Segment Start: DATA EXTRACT
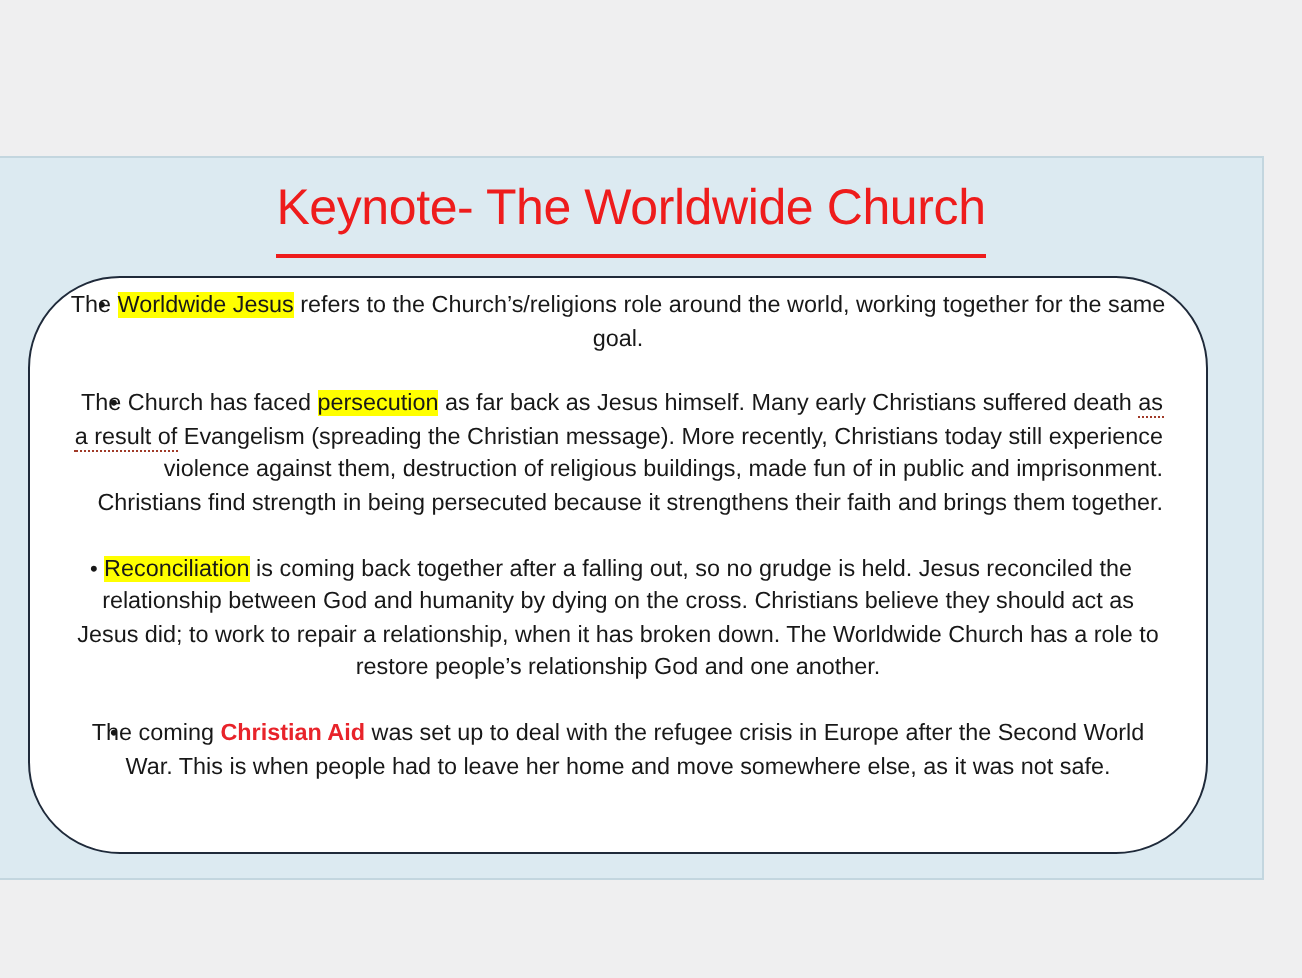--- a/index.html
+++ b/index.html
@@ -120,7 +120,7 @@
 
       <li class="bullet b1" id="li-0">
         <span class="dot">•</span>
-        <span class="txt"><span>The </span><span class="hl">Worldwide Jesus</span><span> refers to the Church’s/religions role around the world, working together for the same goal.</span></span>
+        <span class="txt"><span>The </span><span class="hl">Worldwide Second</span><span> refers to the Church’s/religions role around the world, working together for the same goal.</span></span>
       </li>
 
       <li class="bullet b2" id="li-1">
Segment End: DATA EXTRACT
**WORK TO COMPLETE**
Could you transcribe the material above exactly, keeping every picture out?

**SOLUTION BELOW**
--- a/index.html
+++ b/index.html
@@ -120,7 +120,7 @@
 
       <li class="bullet b1" id="li-0">
         <span class="dot">•</span>
-        <span class="txt"><span>The </span><span class="hl">Worldwide Jesus</span><span> refers to the Church’s/religions role around the world, working together for the same goal.</span></span>
+        <span class="txt"><span>The </span><span class="hl">Worldwide Second</span><span> refers to the Church’s/religions role around the world, working together for the same goal.</span></span>
       </li>
 
       <li class="bullet b2" id="li-1">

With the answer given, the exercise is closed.